TVGuide.com: Will Betty ever form true friendships with the others, or do you think she'll always be guarded?
Woodard:
I don't know, because our family sort of serves the purpose that Mary Alice's did [in Season 1]. If you look at it, with each family the story line is kind of in a different style, and we took up the style that was dark-gothic and sort of scary-funny. The Applewhites are still kind of on the margins.

TVGuide.com: Which Housewives guy would you hook Betty up with?
Woodard:
I don't know. I think there are lots of great stories with any of them!

TVGuide.com: As I hinted earlier, you're never really wanting for work. Why do you think that is? What special something are you bringing to the table?
Woodard:
The thing I bring to the table is... I think that I think past the obvious. When people want the obvious, they never ask me. It's usually people who themselves think past the obvious that come to ask me to work; the regular people don't. The standard Hollywood film and television community producers and directors  do not ask me to work. They never have. They might like to say, "Oh, Alfre Woodard, isn't she good?" But they have never in my 30-year career asked me to work for them, and they still don't. I don't get a lot of offers; it just so happens that the ones I get are from interesting-thinking people.

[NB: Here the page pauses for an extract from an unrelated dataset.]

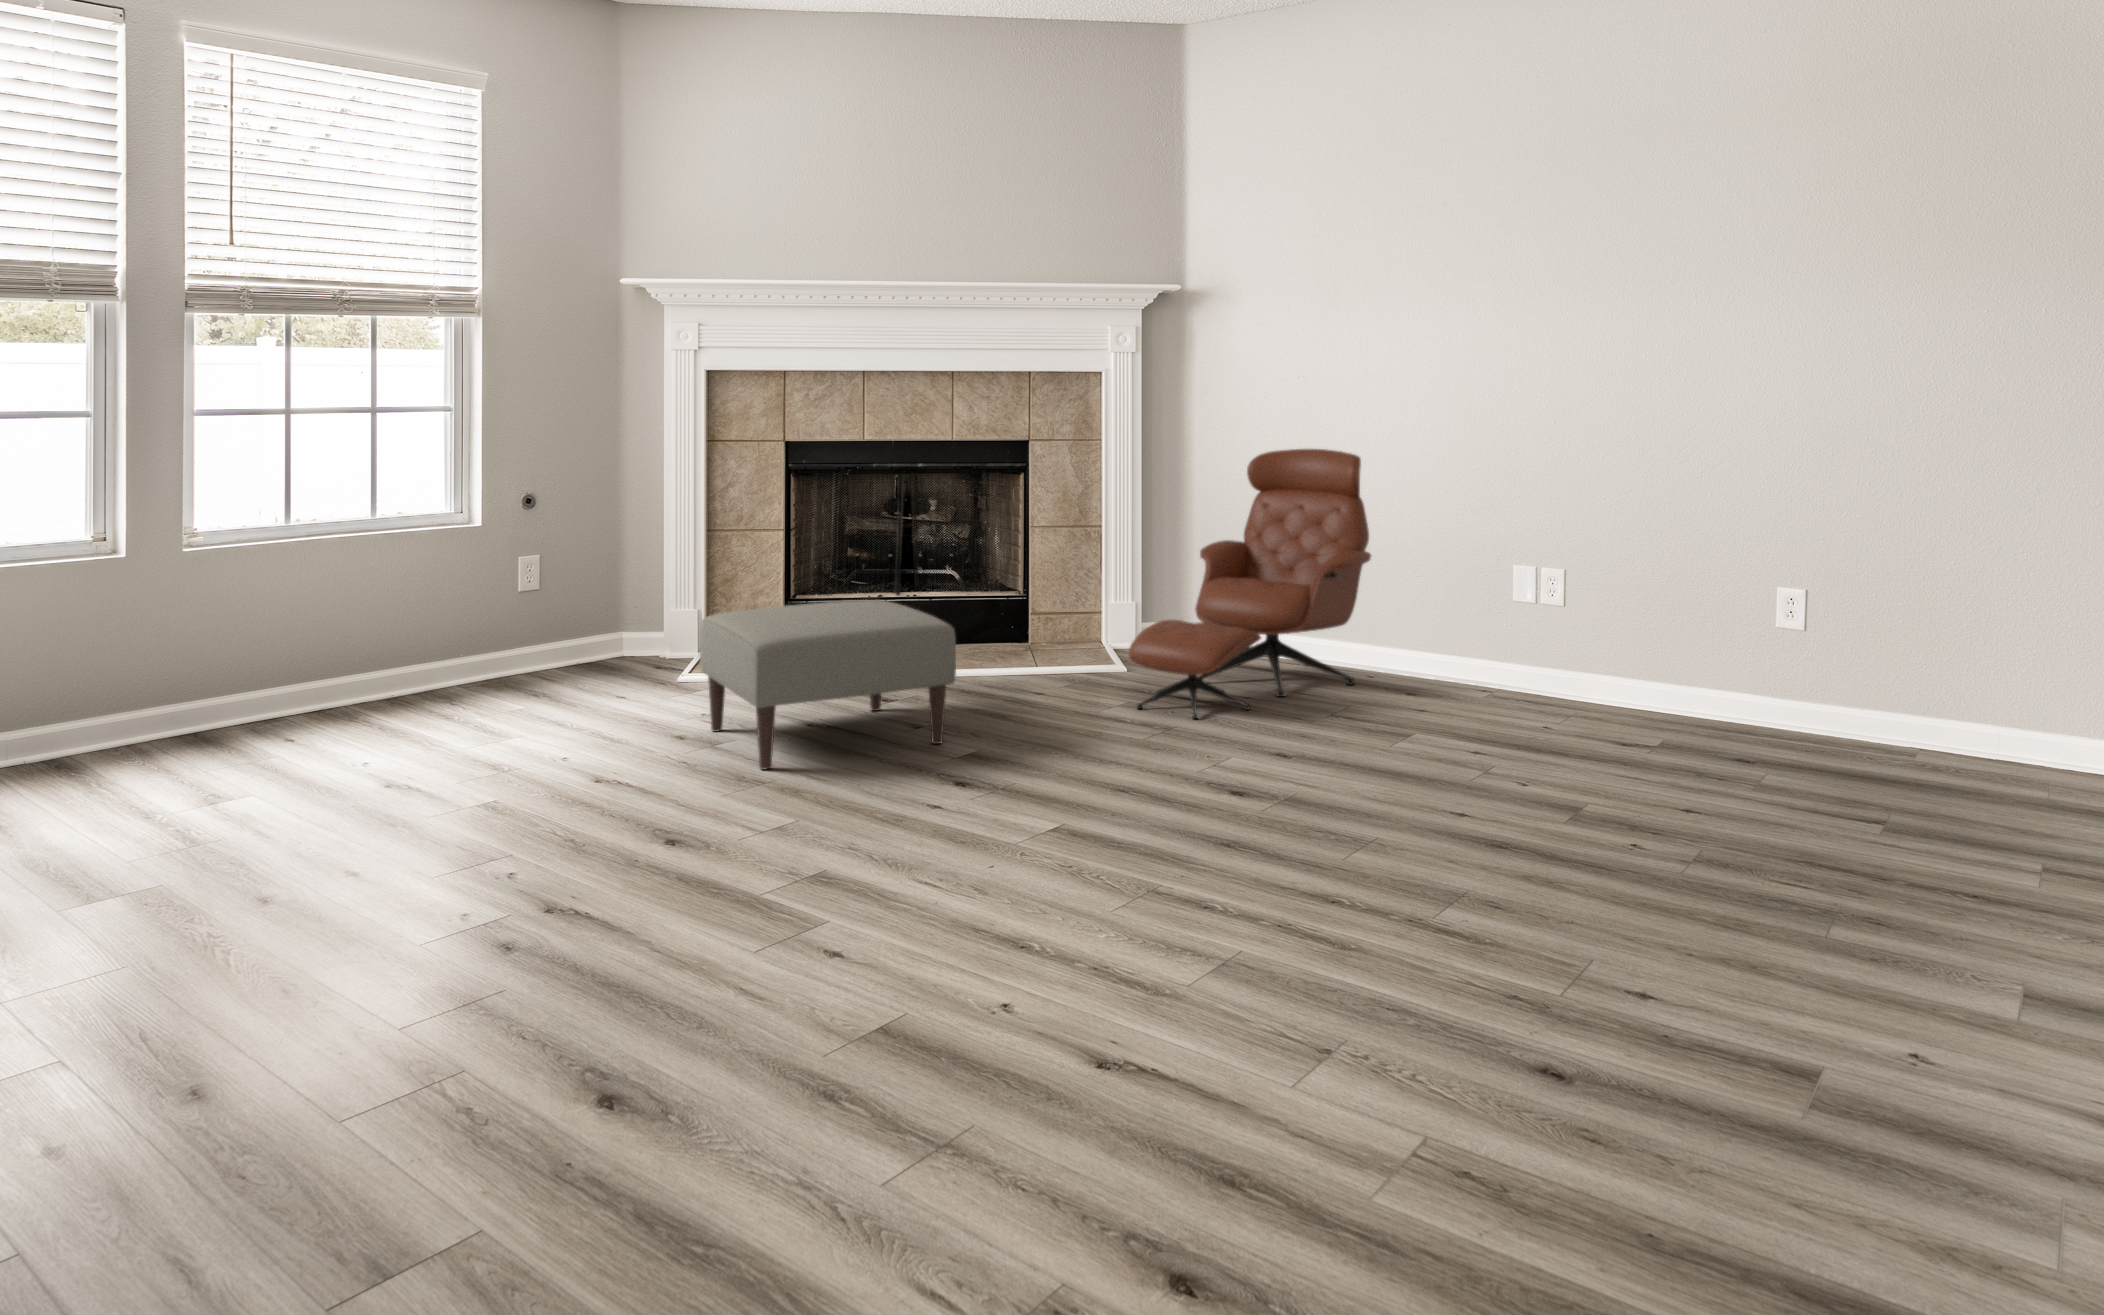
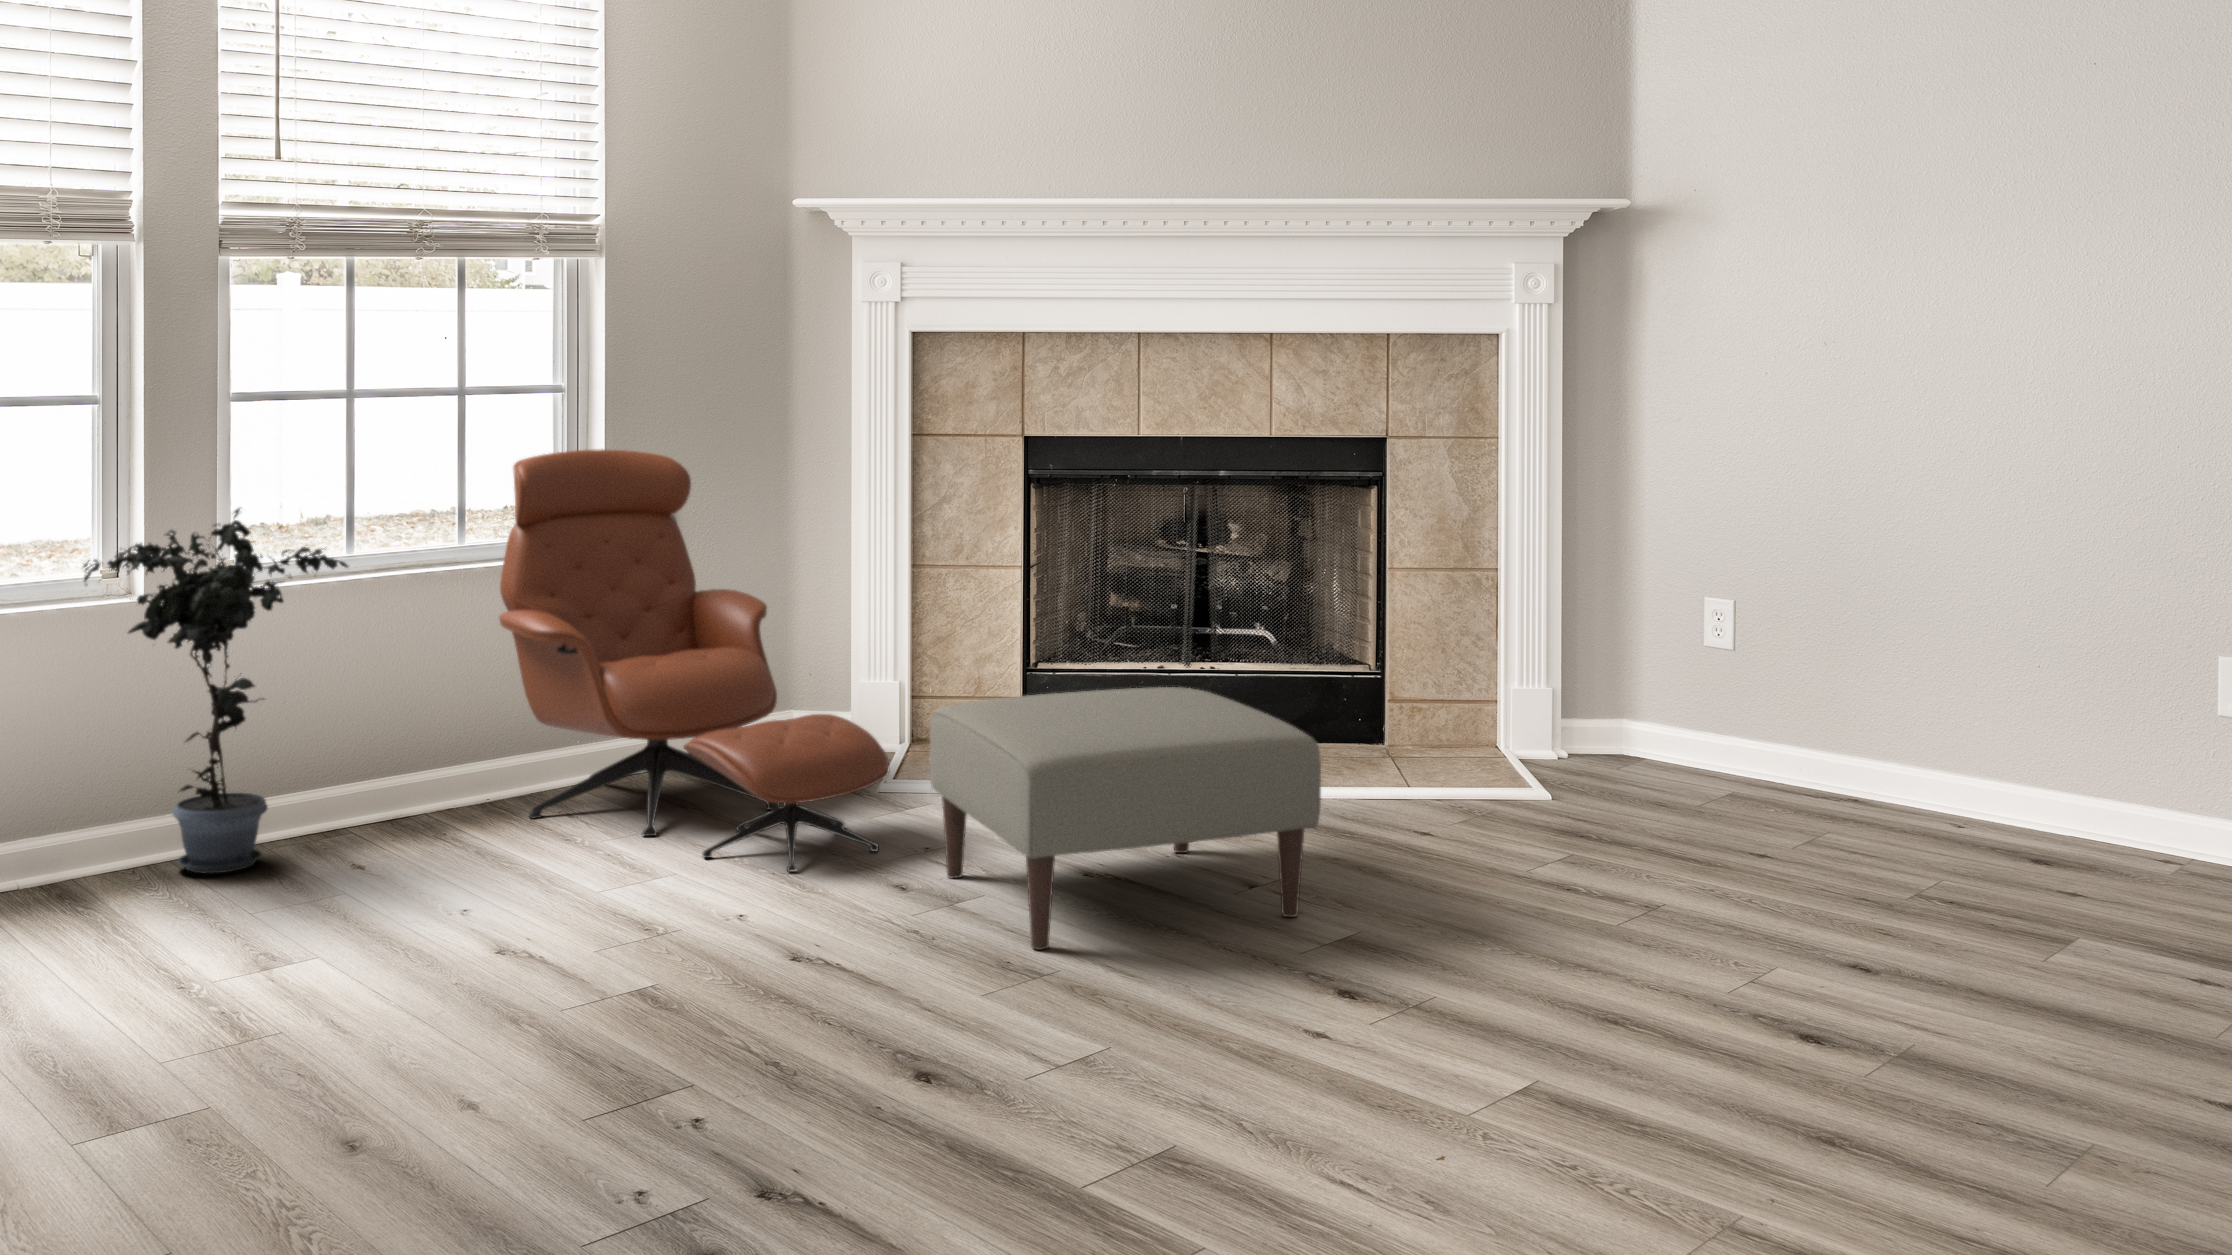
lounge chair: present [1129,449,1371,719] -> present [499,449,889,871]
potted plant: none [73,489,282,751] -> present [83,508,348,874]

People think of me as mainstream and that is just so not true. [Housewives] is actually the first mainstream thing I have ever done, but again, look at Marc Cherry. He is not an obvious thinker.

TVGuide.com: Of all the interesting roles you have played, which are you most proud to have filled?
Woodard:
Hmm, "proud"... hmm. Let me just tell you this: I was so grateful to be able to be on set with Marty Ritt as my director and John Alonzo as a DP [on 1983's Cross Creek]. I was so grateful to have been able to work with Spike [Lee on 1994's Crooklyn]. I have had the great fortune to spend time with real film auteurs. I didn't get the big blow-up, larger-than-life megacelebrity, and my bank account is not 5 miles deep, but I have the good fortune that the people I have spent time with in this business have been people that history will write about.